Nos referimos ayer a los argumentos de quienes se oponen a que en tiempos de recesión se tomen medidas de austeridad, como reducir gastos y aumentar impuestos. Consideran que eso agrava la crisis y que lo que se necesita es lo contrario, aumentar el gasto para elevar la demanda y dinamizar la economía, como echarle gasolina a un carro parado para que camine.

El problema es que no todas las crisis son iguales. Si un carro no arranca, no siempre es por falta de gasolina. El motor podría haberse "inundado" o fundido, y en ese caso echarle combustible o pisar el acelerador no va ha hacerlo andar.

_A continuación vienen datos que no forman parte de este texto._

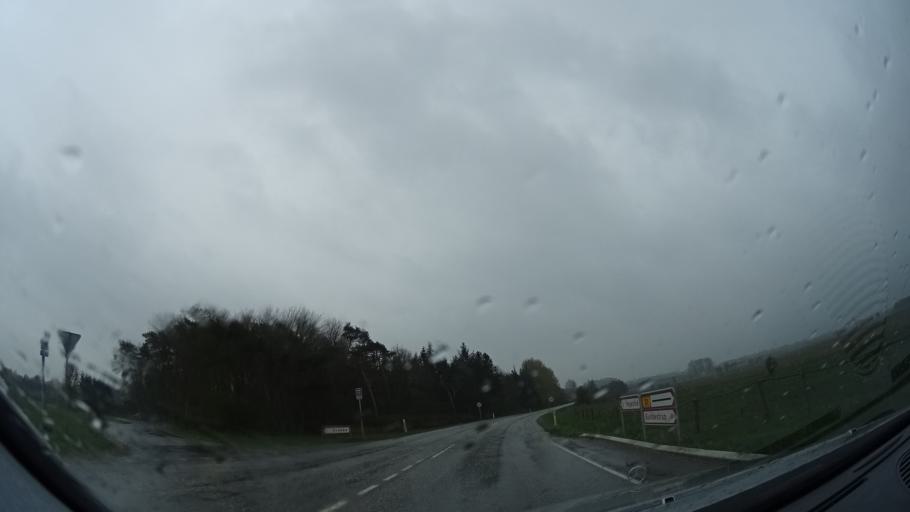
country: DK
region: Zealand
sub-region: Holbaek Kommune
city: Holbaek
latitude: 55.7651
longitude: 11.6304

La crisis económica europea y estadounidense tiene su origen en un exceso de gastos públicos y privados, por encima de su capacidad de pago, que ha erosionado la solvencia de los bancos, generado una gran dependencia de los mercados financieros internacionales y conducido a un estado de bienestar social no sustentable por la producción interna.

Es un escenario muy distinto al de la Gran Depresión de los 1930's, cuando el problema no eran los déficits fiscales o las deudas de las familias, sino procesos especulativos en un contexto de débiles instituciones y políticas monetarias.

De hecho, las políticas monetarias seguidas ahora en los Estados Unidos y en Europa han sido expansivas. La tasa de interés fue llevada a casi cero y los bancos centrales han inyectado enormes cantidades de dinero, sin lograr reactivar las economías o reducir los déficits fiscales.

Sólo el gobierno de los Estados Unidos, por circunstancias especiales, ha logrado que los inversionistas sigan comprándole bonos a bajo costo. Los gobiernos europeos no, pues los inversionistas les exigen rendimientos más altos. Gastar más en esas condiciones elevaría el déficit y ahuyentaría a los inversionistas, dejando el gasto sin sustentación. Pero gastar menos reduce la demanda y aumenta el desempleo y la recesión. Ése es el dilema.